Rajan Singh Jolly (author) from From Mumbai, presently in Jalandhar, INDIA. on September 10, 2018:

Yes, the semolina gives it a soft grainy texture but it is delicious. Thanks for pinning it, Peggy.

Peggy Woods from Houston, Texas on September 05, 2018:

This really sounds like a good cake. Will pin it and come back to it later to perhaps give it a try. My mother used to make a hot milk cake although it used regular flour. The semolina would give it a different texture. Thanks for sharing this with us.

Rajan Singh Jolly (author) from From Mumbai, presently in Jalandhar, INDIA. on August 24, 2018:

I'm going to have a look at Greis Briez as I have no idea about it. Thank you for providing this information manatita.

Rajan Singh Jolly (author) from From Mumbai, presently in Jalandhar, INDIA. on August 24, 2018:

Hi, manatita. This is a bit dense cake but soft and moist. I think you will like it. Thank you.

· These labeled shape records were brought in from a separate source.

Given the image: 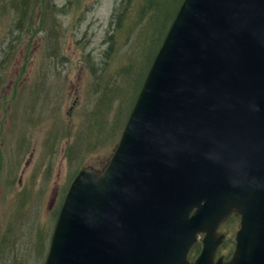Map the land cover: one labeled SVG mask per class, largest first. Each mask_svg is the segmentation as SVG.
Wrapping results in <instances>:
<instances>
[{
    "label": "water",
    "instance_id": "1",
    "mask_svg": "<svg viewBox=\"0 0 264 264\" xmlns=\"http://www.w3.org/2000/svg\"><path fill=\"white\" fill-rule=\"evenodd\" d=\"M42 264H264V0L182 2L107 165L71 179Z\"/></svg>",
    "mask_w": 264,
    "mask_h": 264
},
{
    "label": "rangeland",
    "instance_id": "2",
    "mask_svg": "<svg viewBox=\"0 0 264 264\" xmlns=\"http://www.w3.org/2000/svg\"><path fill=\"white\" fill-rule=\"evenodd\" d=\"M29 4L22 27L7 3L0 12V264H42L71 179L108 162L174 0ZM238 225L222 224L219 253Z\"/></svg>",
    "mask_w": 264,
    "mask_h": 264
},
{
    "label": "trees",
    "instance_id": "3",
    "mask_svg": "<svg viewBox=\"0 0 264 264\" xmlns=\"http://www.w3.org/2000/svg\"><path fill=\"white\" fill-rule=\"evenodd\" d=\"M5 1H8V2H5ZM30 1L31 0H0V12L3 10L6 11V3H7L9 6L8 8H9L10 12H16L18 14V16L16 17V20H19V22H16L17 27H22L24 25V23L26 22L27 18L29 17V7H30L29 3H30ZM46 1L47 0H43V3ZM182 1L183 0H174V4H173L172 9L170 8V11L165 13L164 17L162 18V21L164 23L170 22V24L168 25V27L166 28L165 31H162V34L160 37L157 36V42L155 43L153 49H150V51L148 53V61H147L148 66L151 63L152 58H153L157 48L159 49V47L161 46V44L165 38V35H166V33H167L171 23H172V20L176 16L178 8L180 7ZM153 4L154 3L150 4V7H152ZM171 11H172V13H171ZM160 18H161V14L156 7V9L149 16V20L158 21ZM140 80H142V79H140ZM124 116L125 115L123 114L122 118H124ZM117 119L118 118H116L114 120V123L112 125V129H109L110 131L116 132V133H117L118 127H119V124L117 126V123H116ZM120 124H122V122ZM105 166H106V164L104 165L103 169L105 168ZM97 171H101V170H97ZM197 251H198V249L194 246L192 248V250L190 251V256L192 257Z\"/></svg>",
    "mask_w": 264,
    "mask_h": 264
},
{
    "label": "flooded vegetation",
    "instance_id": "4",
    "mask_svg": "<svg viewBox=\"0 0 264 264\" xmlns=\"http://www.w3.org/2000/svg\"><path fill=\"white\" fill-rule=\"evenodd\" d=\"M232 216H238L239 217V215H232ZM227 220V219H226ZM225 220V221H226ZM225 221H223V222H221V224L219 225V227H218V231H220V232H223L224 233V238H223V241L219 244V246H218V248H217V252H216V256L217 255H219V254H222V253H219L218 251H219V249L222 247V245L225 243V241H226V239H227V232H226V229H220V227L222 226V224L225 222ZM236 231V230H235ZM234 235H235V233H234ZM197 242H199L200 243V241H197ZM197 242H195V243H197ZM194 243V244H195ZM234 243H235V240H234ZM193 244V245H194ZM201 244V243H200ZM192 245V246H193ZM201 247V246H200ZM200 247H199V249H198V251L200 250ZM192 248V247H191ZM198 251L191 257L190 256V252H189V256L193 259L195 256H196V254L198 253ZM232 253V252H231ZM230 255L231 254H229V256H226V254H223V259H228L229 257H230Z\"/></svg>",
    "mask_w": 264,
    "mask_h": 264
},
{
    "label": "bare ground",
    "instance_id": "5",
    "mask_svg": "<svg viewBox=\"0 0 264 264\" xmlns=\"http://www.w3.org/2000/svg\"><path fill=\"white\" fill-rule=\"evenodd\" d=\"M101 168H102V166H101Z\"/></svg>",
    "mask_w": 264,
    "mask_h": 264
}]
</instances>
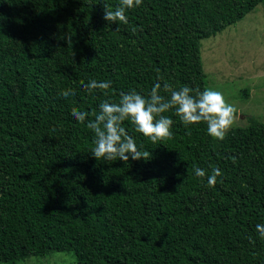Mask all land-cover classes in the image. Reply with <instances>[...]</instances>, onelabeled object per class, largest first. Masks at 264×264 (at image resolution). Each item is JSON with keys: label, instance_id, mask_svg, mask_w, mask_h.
I'll list each match as a JSON object with an SVG mask.
<instances>
[{"label": "trees", "instance_id": "trees-1", "mask_svg": "<svg viewBox=\"0 0 264 264\" xmlns=\"http://www.w3.org/2000/svg\"><path fill=\"white\" fill-rule=\"evenodd\" d=\"M262 3L143 0L116 32L102 17L120 0H0V263L70 251L77 264H264V122L218 141L173 109L172 138L153 144L126 120L151 157L106 162L71 115L131 89L147 97L158 77L206 90L201 42ZM92 79L112 81L107 95L83 89ZM194 166L223 175L209 187Z\"/></svg>", "mask_w": 264, "mask_h": 264}, {"label": "clouds", "instance_id": "clouds-1", "mask_svg": "<svg viewBox=\"0 0 264 264\" xmlns=\"http://www.w3.org/2000/svg\"><path fill=\"white\" fill-rule=\"evenodd\" d=\"M143 0H120L119 6L114 10L107 4L104 6L103 19L109 23H116L115 31L119 32V25L129 23L127 10L141 6ZM142 31V29H140ZM133 34L137 28L132 27ZM71 34L66 36V43L72 45ZM151 88L147 97L137 93L135 89L128 92H121L118 102L104 100L99 104V111H80L76 107L71 109V115L75 120L84 124L94 133V147L91 148V155L96 160L116 161L117 159L127 162L132 160H145L151 157L147 150L142 151L143 145L137 146L135 138L128 133L124 127V122L130 120L135 126V131L150 139L153 144L158 141L171 139V131L174 123L173 119L164 113L170 110L175 111V115L187 126L192 124L206 123L208 135L218 141H223L227 132L238 119L237 109L234 105L226 102L222 92L206 89H192L188 86L174 88L172 84L164 82L163 86L159 81ZM81 86L88 93L94 90H105L111 87L112 81L89 80L85 83L80 81ZM166 93L168 95H164ZM61 95L68 97L75 95L72 89L62 90ZM94 117V119H89ZM55 131V129H53ZM235 163V158L233 157ZM196 177L205 178L207 185L214 187L217 178L223 173L218 167L211 169V174H207L205 169L193 168ZM256 231L261 239H264V224H257ZM250 243H254L249 237Z\"/></svg>", "mask_w": 264, "mask_h": 264}, {"label": "rangeland", "instance_id": "rangeland-1", "mask_svg": "<svg viewBox=\"0 0 264 264\" xmlns=\"http://www.w3.org/2000/svg\"><path fill=\"white\" fill-rule=\"evenodd\" d=\"M207 89L222 92L226 102L237 109L238 119L231 129L245 127L247 118L264 122V3L235 25L201 42ZM244 90L249 98H243ZM5 166L0 164V189L7 184ZM77 264L72 252H54L44 257H28L15 263Z\"/></svg>", "mask_w": 264, "mask_h": 264}]
</instances>
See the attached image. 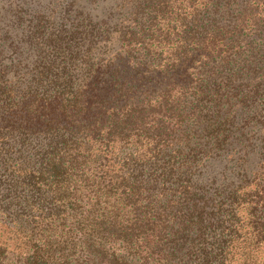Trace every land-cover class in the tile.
<instances>
[{
    "label": "trees",
    "instance_id": "trees-1",
    "mask_svg": "<svg viewBox=\"0 0 264 264\" xmlns=\"http://www.w3.org/2000/svg\"><path fill=\"white\" fill-rule=\"evenodd\" d=\"M0 264H264V0H0Z\"/></svg>",
    "mask_w": 264,
    "mask_h": 264
},
{
    "label": "rangeland",
    "instance_id": "rangeland-1",
    "mask_svg": "<svg viewBox=\"0 0 264 264\" xmlns=\"http://www.w3.org/2000/svg\"><path fill=\"white\" fill-rule=\"evenodd\" d=\"M0 246L8 249V253L13 258L21 249V244L17 241L15 234L6 228H0Z\"/></svg>",
    "mask_w": 264,
    "mask_h": 264
}]
</instances>
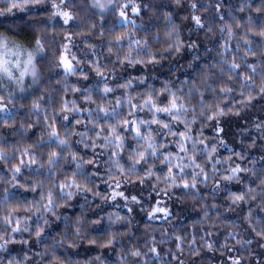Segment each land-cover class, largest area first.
Masks as SVG:
<instances>
[{
  "label": "clouds",
  "instance_id": "9594fccd",
  "mask_svg": "<svg viewBox=\"0 0 264 264\" xmlns=\"http://www.w3.org/2000/svg\"><path fill=\"white\" fill-rule=\"evenodd\" d=\"M0 264H264V0H0Z\"/></svg>",
  "mask_w": 264,
  "mask_h": 264
}]
</instances>
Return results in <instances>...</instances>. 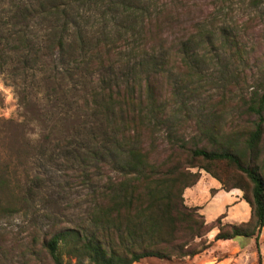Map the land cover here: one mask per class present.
<instances>
[{
	"label": "trees",
	"instance_id": "trees-1",
	"mask_svg": "<svg viewBox=\"0 0 264 264\" xmlns=\"http://www.w3.org/2000/svg\"><path fill=\"white\" fill-rule=\"evenodd\" d=\"M233 1L7 3L8 16L0 17V74L17 90L28 81L59 80L62 119H82L70 123L63 144L84 145L79 155L70 153L94 168L92 174L103 178L109 167L114 174L99 188L87 226L57 229L46 240L54 264H71L64 254L77 264L193 257L215 241L238 237L255 238L261 264L264 18L233 17ZM242 1L258 7L263 0ZM209 69L218 75L205 74ZM214 85L222 100L239 108V121L234 115L225 126L215 121L220 106L213 111L212 96L201 97ZM196 98L210 111L196 117L199 132L190 137L203 146L189 148L182 129L189 121L181 114ZM162 144L173 153L166 162L159 157ZM219 165H226L224 175ZM202 170L226 191L241 189L251 207L246 222L223 223L225 215L219 216L212 241L204 237L215 225L184 198Z\"/></svg>",
	"mask_w": 264,
	"mask_h": 264
},
{
	"label": "rangeland",
	"instance_id": "rangeland-1",
	"mask_svg": "<svg viewBox=\"0 0 264 264\" xmlns=\"http://www.w3.org/2000/svg\"><path fill=\"white\" fill-rule=\"evenodd\" d=\"M11 1L1 0L0 17L4 20L8 16L7 3ZM231 6L233 17L259 14L264 18V0L258 7L242 0H234ZM206 73L218 75L214 69ZM58 82L28 81L17 90L0 74V264H54L46 240L57 229L87 226L88 213L98 200L99 188L114 175L110 167L103 178L92 174L94 168H87L74 156L82 152L84 145L63 144L70 123L73 121L72 126H77L82 119L74 116L71 121L62 119L65 116L60 113L64 111L62 102L66 99ZM215 87L206 95L200 89L202 99L212 96L216 104L213 111L221 108L217 114L220 118L215 121L225 126L233 115L239 121V108L233 101L222 100V92ZM219 101L222 104L217 106ZM201 103L196 98L183 106L181 115L189 121L182 126L187 138L199 132L196 117L210 111ZM192 143L190 138L187 147L203 146ZM160 147V161H169L173 156L170 145ZM164 148L167 149L163 152ZM72 149H77L75 154L70 153ZM214 167L223 175L228 171L224 170L226 165ZM202 175L208 180L213 177L205 170ZM234 189L224 198L217 196L215 186L205 179L185 189V203L189 207L198 206L209 227L215 225L204 239L213 240L218 231L216 220L222 214L223 223H241L251 218V207L243 198V191ZM237 193H241L239 198L235 197ZM259 245L261 264H264V227ZM64 259L77 264L67 254ZM81 264H88V260ZM133 264H259V252L255 238L238 237L215 241L193 257H146Z\"/></svg>",
	"mask_w": 264,
	"mask_h": 264
},
{
	"label": "crops",
	"instance_id": "crops-1",
	"mask_svg": "<svg viewBox=\"0 0 264 264\" xmlns=\"http://www.w3.org/2000/svg\"><path fill=\"white\" fill-rule=\"evenodd\" d=\"M202 179H205V180L209 181V185H211V186H212V185L215 186L217 196H222V197L224 198V196H225L226 194H230V193H232V192H235V191H234L235 189H232V190H230V191H226V190H224V189L222 188L221 182H220L219 180H217L216 178H214V177H212V178H210V179L208 180L207 177H205L204 175H202L201 178H200V180H199L198 182H202ZM198 182H197V183H198ZM199 184H200V183H199ZM217 196H216V197H217ZM240 196H241V193H237V194H235V197H236V198H239ZM228 240H232V239H228Z\"/></svg>",
	"mask_w": 264,
	"mask_h": 264
}]
</instances>
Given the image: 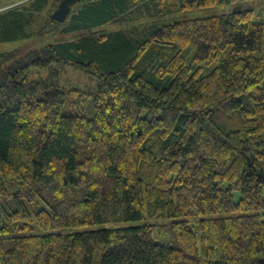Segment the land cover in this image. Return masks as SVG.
Returning <instances> with one entry per match:
<instances>
[{"label":"trees","instance_id":"trees-1","mask_svg":"<svg viewBox=\"0 0 264 264\" xmlns=\"http://www.w3.org/2000/svg\"><path fill=\"white\" fill-rule=\"evenodd\" d=\"M263 1L78 0L0 52V264H264Z\"/></svg>","mask_w":264,"mask_h":264},{"label":"rangeland","instance_id":"rangeland-1","mask_svg":"<svg viewBox=\"0 0 264 264\" xmlns=\"http://www.w3.org/2000/svg\"><path fill=\"white\" fill-rule=\"evenodd\" d=\"M30 0H0V12L14 9L18 6H22L25 8H29L32 6V3L25 4ZM61 0H48L47 6H45L44 9H42L40 12H36L33 14L32 22L31 24L26 28V36L21 37L13 42L8 43H2L0 44V52L2 51H17L19 53H27L33 49L40 48L48 43L57 42L59 40H66L71 39L74 37V35H62L61 33H52V32H46L43 26L47 24V21L49 17L52 15V13L58 8L59 3ZM79 6L74 8V14L78 11ZM229 11L231 7H224L223 10ZM256 9L260 14H263L264 12V1L262 3L256 4ZM131 11V10H129ZM207 9H196L193 12H206ZM71 14V13H70ZM73 14L70 15V17ZM136 15L133 12H130V14H126L128 18L130 16ZM153 20H149L147 18L143 17H137L136 19H130V20H121L116 23H111V25H108V29L110 30H130L132 32V28L134 30H138V33H142L145 28L150 25V23ZM133 30V31H134ZM86 33V32H85ZM133 33V32H132ZM66 77H73V74L70 71H66ZM81 77V76H80ZM83 81H86L85 79H82ZM13 187H18V183H12ZM11 184V185H12Z\"/></svg>","mask_w":264,"mask_h":264},{"label":"water","instance_id":"water-1","mask_svg":"<svg viewBox=\"0 0 264 264\" xmlns=\"http://www.w3.org/2000/svg\"><path fill=\"white\" fill-rule=\"evenodd\" d=\"M78 0H61L58 8L52 13L51 17L58 21H65L72 11L73 5Z\"/></svg>","mask_w":264,"mask_h":264}]
</instances>
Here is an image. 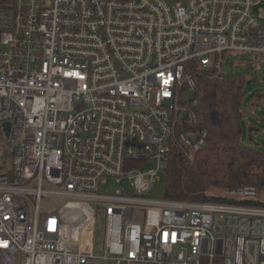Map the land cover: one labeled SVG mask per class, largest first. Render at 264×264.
<instances>
[{
    "label": "built area",
    "instance_id": "1",
    "mask_svg": "<svg viewBox=\"0 0 264 264\" xmlns=\"http://www.w3.org/2000/svg\"><path fill=\"white\" fill-rule=\"evenodd\" d=\"M227 53L264 55V0L0 6V264H264V206L242 203L257 188L151 194L174 143L206 144L197 76Z\"/></svg>",
    "mask_w": 264,
    "mask_h": 264
},
{
    "label": "trees",
    "instance_id": "2",
    "mask_svg": "<svg viewBox=\"0 0 264 264\" xmlns=\"http://www.w3.org/2000/svg\"><path fill=\"white\" fill-rule=\"evenodd\" d=\"M12 1L0 0V6L7 7ZM213 74L197 76V130L207 133L206 144L190 157L183 154L179 144H173L164 170L166 198L227 203L233 200L210 193L214 189L232 191L244 186H253L259 193L264 190V152L248 145L256 134L252 123L248 125V143L242 139L246 78L234 74L220 78ZM4 158L8 159V155ZM242 203L264 206L260 200Z\"/></svg>",
    "mask_w": 264,
    "mask_h": 264
},
{
    "label": "rangeland",
    "instance_id": "3",
    "mask_svg": "<svg viewBox=\"0 0 264 264\" xmlns=\"http://www.w3.org/2000/svg\"><path fill=\"white\" fill-rule=\"evenodd\" d=\"M171 4H175L178 0H168ZM222 71L225 74H234L236 76H244L246 78V96L244 102L246 110L243 115L242 139L244 143H248V125L252 123L255 126V136L253 141L248 145L264 152V98H258V94H264V55L255 59L250 55H241L237 53H227L223 61ZM184 101H190L195 98L192 91L183 92ZM7 138L0 131V165L7 151ZM5 159V158H4ZM153 162L147 164V169L154 168ZM165 183L164 172L160 173V179L154 184L151 194L157 198H164ZM116 187L110 182L103 190L114 192ZM229 191L214 189L210 194L215 196L227 197ZM259 200L264 203V190L259 193ZM96 234L94 237V247L96 253H101L104 245V224L101 218L96 221Z\"/></svg>",
    "mask_w": 264,
    "mask_h": 264
},
{
    "label": "water",
    "instance_id": "4",
    "mask_svg": "<svg viewBox=\"0 0 264 264\" xmlns=\"http://www.w3.org/2000/svg\"><path fill=\"white\" fill-rule=\"evenodd\" d=\"M257 97L258 98H264V94H258ZM9 131H10V124H6L5 125V132H6L7 136H9Z\"/></svg>",
    "mask_w": 264,
    "mask_h": 264
},
{
    "label": "crops",
    "instance_id": "5",
    "mask_svg": "<svg viewBox=\"0 0 264 264\" xmlns=\"http://www.w3.org/2000/svg\"><path fill=\"white\" fill-rule=\"evenodd\" d=\"M258 130H255V132H257Z\"/></svg>",
    "mask_w": 264,
    "mask_h": 264
}]
</instances>
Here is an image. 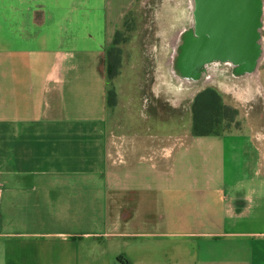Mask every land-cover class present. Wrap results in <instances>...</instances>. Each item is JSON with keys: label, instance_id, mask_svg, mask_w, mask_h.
Segmentation results:
<instances>
[{"label": "crops", "instance_id": "crops-1", "mask_svg": "<svg viewBox=\"0 0 264 264\" xmlns=\"http://www.w3.org/2000/svg\"><path fill=\"white\" fill-rule=\"evenodd\" d=\"M135 1L0 0V264H264V6L245 120L194 137L109 101Z\"/></svg>", "mask_w": 264, "mask_h": 264}, {"label": "rangeland", "instance_id": "rangeland-1", "mask_svg": "<svg viewBox=\"0 0 264 264\" xmlns=\"http://www.w3.org/2000/svg\"><path fill=\"white\" fill-rule=\"evenodd\" d=\"M262 3L263 11L264 0ZM194 25L189 0H136L114 38L116 44L112 48L117 53L107 58L114 68L107 76L108 94L113 100L110 103L127 107L129 117L141 123L153 122L154 128L169 127L176 135L190 128L192 133L194 97L205 89H213L224 105L237 112L233 123L223 120L215 129L223 132L229 127H239L238 120H245L249 111L237 109L239 103L226 87L235 80L229 67L217 64L201 69L205 75L213 76L207 82L200 79V73L198 77L182 76L179 80L170 73L173 38L180 31L194 30ZM260 35L262 38L261 30ZM177 44L181 47L183 42ZM150 117L154 120H143Z\"/></svg>", "mask_w": 264, "mask_h": 264}, {"label": "water", "instance_id": "water-1", "mask_svg": "<svg viewBox=\"0 0 264 264\" xmlns=\"http://www.w3.org/2000/svg\"><path fill=\"white\" fill-rule=\"evenodd\" d=\"M193 1L197 38L191 50L179 55L182 75L198 77L206 64L216 61L254 70L262 54V0Z\"/></svg>", "mask_w": 264, "mask_h": 264}, {"label": "trees", "instance_id": "trees-1", "mask_svg": "<svg viewBox=\"0 0 264 264\" xmlns=\"http://www.w3.org/2000/svg\"><path fill=\"white\" fill-rule=\"evenodd\" d=\"M118 36V32L115 35ZM116 42H114V45ZM111 48L107 53L108 55L112 53H117V51ZM111 60H106L107 63V74H112L113 67L110 64ZM118 61H116V65ZM109 101H113L111 95L109 94ZM237 112L232 110L230 107L223 104L219 94L213 89H205L199 92L193 100L192 103V133L194 137L203 136H217L222 133L230 131L229 127L223 132H219L215 127L221 124V121L227 120L230 124L233 123Z\"/></svg>", "mask_w": 264, "mask_h": 264}, {"label": "bare ground", "instance_id": "bare-ground-1", "mask_svg": "<svg viewBox=\"0 0 264 264\" xmlns=\"http://www.w3.org/2000/svg\"><path fill=\"white\" fill-rule=\"evenodd\" d=\"M193 4L194 1L193 0H189V7H190V11L193 12ZM185 27V25H183ZM180 27V26H179ZM173 33V32H172ZM191 33V34H190ZM193 30H191L190 32H184V31H180L178 32L175 37L173 38V42H172V46H171V51H172V55L170 57L169 60V70L171 75L175 76L176 79H180L182 78V70L183 67H181L180 69V64L178 62V58L179 55L181 53H183L184 51H189L191 50V45L193 44L192 41H194V37L192 35ZM177 42H183V45L180 47H178ZM168 49V48H167ZM262 60V57H260V59L258 60V63H260ZM220 67V66H219ZM206 68V67H205ZM235 70V75H233V78L235 79L234 81H232L231 86H226L229 90L232 91H236L239 87V89L241 87L246 88V84L252 82L253 78L252 76L255 75V73L257 72V67L254 70L251 69H238L236 70L235 67H233ZM185 69V68H184ZM255 71V72H254ZM203 72H205V70H201L200 72V79L203 78L205 79V81L207 82L208 80L212 79L213 76H208V73L205 75ZM259 75V73H258ZM172 78V77H171ZM218 81V80H217ZM259 81V80H258ZM191 82V81H189ZM224 82V81H223ZM226 82V81H225ZM213 83V82H212ZM175 84V83H174ZM214 84V83H213ZM222 85V84H221ZM224 85V84H223ZM261 85V84H260ZM195 86V85H194ZM211 86V85H210ZM256 86V85H255ZM179 87V86H178ZM220 87V86H218ZM177 88V87H176ZM193 89V88H192ZM202 89V88H201ZM183 90V89H182ZM181 90V91H182ZM241 90H243L241 88ZM256 90V89H255ZM175 92V90H174ZM195 92V91H194ZM229 92V91H228ZM177 93V92H176ZM181 93V92H180ZM228 94V93H227ZM232 94V93H231ZM241 95V94H240ZM246 96V95H245ZM234 97V96H233ZM250 97V96H249Z\"/></svg>", "mask_w": 264, "mask_h": 264}, {"label": "flooded vegetation", "instance_id": "flooded-vegetation-1", "mask_svg": "<svg viewBox=\"0 0 264 264\" xmlns=\"http://www.w3.org/2000/svg\"><path fill=\"white\" fill-rule=\"evenodd\" d=\"M193 6H194V4H193ZM194 9H195V7H193V13H194ZM193 17H194V15H193ZM192 35H193L194 38H197V35L194 33V30H193ZM217 64L220 65V66H222V65L223 66H228L229 65L227 63H221V62L216 61V62H213V63L210 62V63L206 64V67L209 66V65H217Z\"/></svg>", "mask_w": 264, "mask_h": 264}]
</instances>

Rajan Singh Jolly (author) from From Mumbai, presently in Jalandhar, INDIA. on August 24, 2018:

Thank you for visiting and sharing your thoughts Dora.

manatita44 from london on August 23, 2018:

One with a difference. I like Greis Briez, the German equivalent of semolina. They do different kinds of puddings and deserts. Delicioso!

Your slice of bread is certainly different. Om Shanti!

manatita44 from london on August 22, 2018:

Looks ... different. Yes, I also would like to know how it taste. Not planning to make it. Thanks for the recipe.

Dora Weithers from The Caribbean on August 20, 2018:

The mention of condensed milk in the title attracted me. I believe that I am familiar with all the ingredients in this recipe. Thank you.